Pourquoi je préfère Ségolène ROYAL.
Par Michel THOMAS
D'abord parce que je ne supporte plus d'être le citoyen d'une république bananière qui bafoue la démocratie au profit d'oligarques interchangeables prêts à manger à tous les râteliers.
Il suffit de regarder les équipes de campagne des principaux candidats pour s'apercevoir que Mme ROYAL est la seule à n'avoir recyclé aucun traître (Hollande a recruté JOUYET !), ni aucun cacique ayant connu des problèmes de conflit d'intérêt, +ni aucun strauss-khanien ultra-libéral Elle est aussi, avec Jean-Louis Bianco qui la soutient, l'un des trop rares dirigeants socialistes à respecter la règle du non-cumul des mandats.
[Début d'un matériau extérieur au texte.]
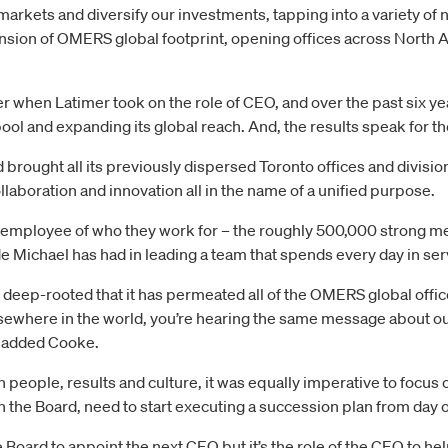
arkets and diversify our investments, tapping into a variety of 
nsion of OMERS global footprint, opening offices across North 
when Latimer took on the role of CEO, and over the past six ye
ool and expanding its global reach. And, the results speak for 
ought all its previously dispersed Toronto offices and division
aboration and innovation all in the name of a unified purpose.
mployee of who they work for – the roughly 500,000 strong memb
 Michael has had in leading a team that spends every day in ser
eep-rooted that it has permeated all of the OMERS global offic
sewhere in the world, you’re hearing the same message about ou
” added Cooke.
on people, results and culture, it was equally imperative to focu
th the Board, need to start executing a succession plan from day 
he Board to appoint the next CEO but it’s the role of the CEO to he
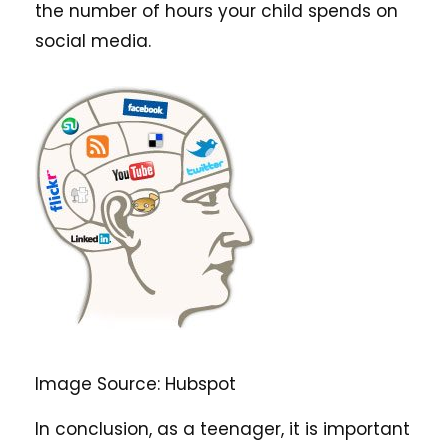
the number of hours your child spends on
social media.
Image Source: Hubspot
In conclusion, as a teenager, it is important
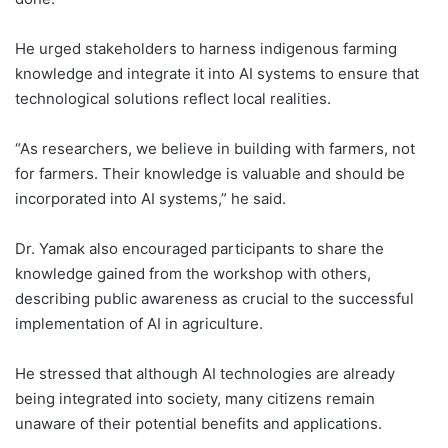
He urged stakeholders to harness indigenous farming
knowledge and integrate it into AI systems to ensure that
technological solutions reflect local realities.
“As researchers, we believe in building with farmers, not
for farmers. Their knowledge is valuable and should be
incorporated into AI systems,” he said.
Dr. Yamak also encouraged participants to share the
knowledge gained from the workshop with others,
describing public awareness as crucial to the successful
implementation of AI in agriculture.
He stressed that although AI technologies are already
being integrated into society, many citizens remain
unaware of their potential benefits and applications.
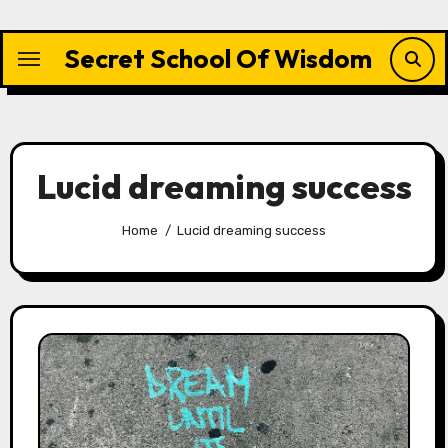
Skip
to
Secret School Of Wisdom
content
Lucid dreaming success
Home
Lucid dreaming success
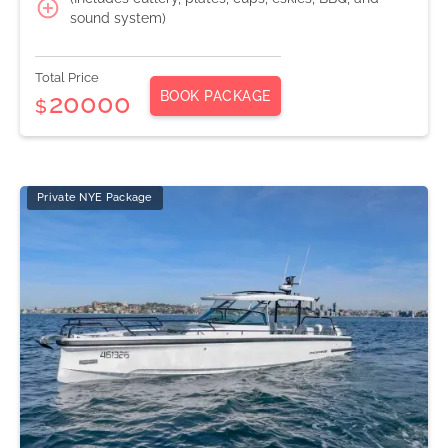
sound system)
Total Price
BOOK PACKAGE
20000
$
Private NYE Package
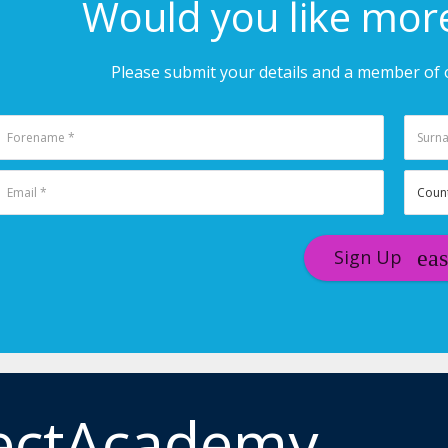
Would you like mor
Please submit your details and a member of o
Sign Up
ectAcademy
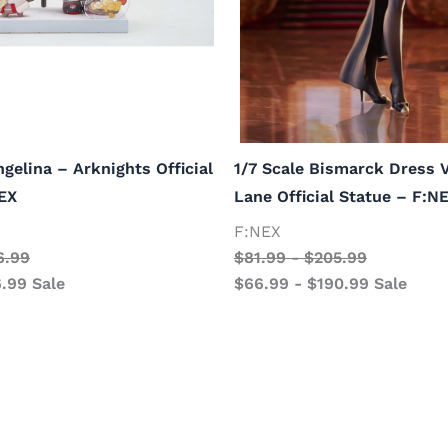
ngelina – Arknights Official
1/7 Scale Bismarck Dress V
EX
Lane Official Statue – F:N
F:NEX
6.99
$
81.99
-
$
205.99
6.99
Sale
$
66.99
-
$
190.99
Sale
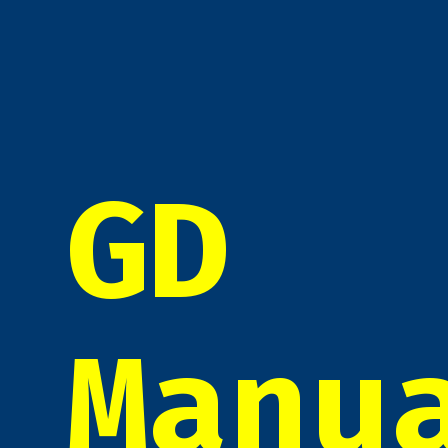
GD
Manu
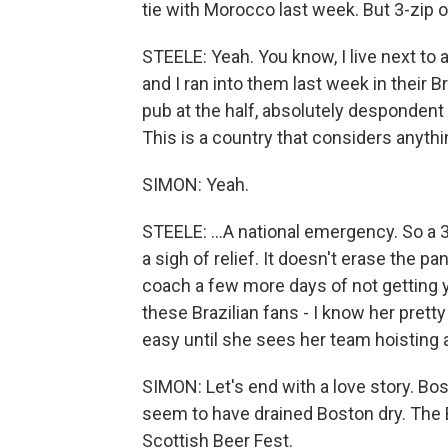
tie with Morocco last week. But 3-zip ove
STEELE: Yeah. You know, I live next to 
and I ran into them last week in their B
pub at the half, absolutely despondent 
This is a country that considers anyth
SIMON: Yeah.
STEELE: ...A national emergency. So a 3-n
a sigh of relief. It doesn't erase the pa
coach a few more days of not getting ye
these Brazilian fans - I know her prett
easy until she sees her team hoisting a
SIMON: Let's end with a love story. Bo
seem to have drained Boston dry. The
Scottish Beer Fest.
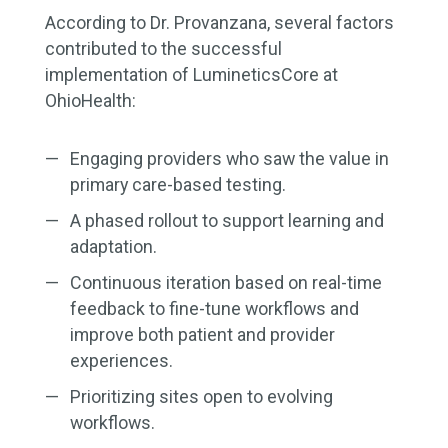
According to Dr. Provanzana, several factors
contributed to the successful
implementation of LumineticsCore at
OhioHealth:
Engaging providers who saw the value in
primary care-based testing.
A phased rollout to support learning and
adaptation.
Continuous iteration based on real-time
feedback to fine-tune workflows and
improve both patient and provider
experiences.
Prioritizing sites open to evolving
workflows.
Contribuable intégral, j'apprécie qu'elle soit déterminée à ne pas augmenter le poids global de la fiscalité mais à faire en sorte que ce poids soit plus équitablement réparti, et à lutter efficacement contre le fraude et l'évasion fiscales.
Pur produit de l'école publique, je la félicite de vouloir que les bienfaits de l'instruction ne soient plus un privilège de classe, ou de caste.
Ayant eu la chance d'avoir vécu une période de plein emploi, je ne puis accepter que la lutte contre le chômage ne soit pas la préoccupation première d'un gouvernant. Je n'admets pas non plus qu'on tente de nous persuader qu'il est inévitable de travailler jusqu'à ce que mort s'ensuive!
Sans être collectiviste, je suis persuadé qu'un Etat qui renonce à intervenir dans l'économie démontre son inutilité. Alors que « le triomphe de la cupidité » (J.E. Stiglitz) est devenu la règle d'or de la finance internationale, qui peut en protéger les citoyens si les gouvernants y renoncent? A la différence de beaucoup d'autres émules de Sarkozy, Ségolène ROYAL est interventionniste sans aucune arrière pensée. Je lui fais entière confiance.
Patriote sans être chauvin, je suis fort déçu de la détérioration de l'idée européenne; sa détermination à faire les Etats-Unis d'Europe me convient parfaitement.
Et j'adhère totalement à sa conception de « l' ordre juste ».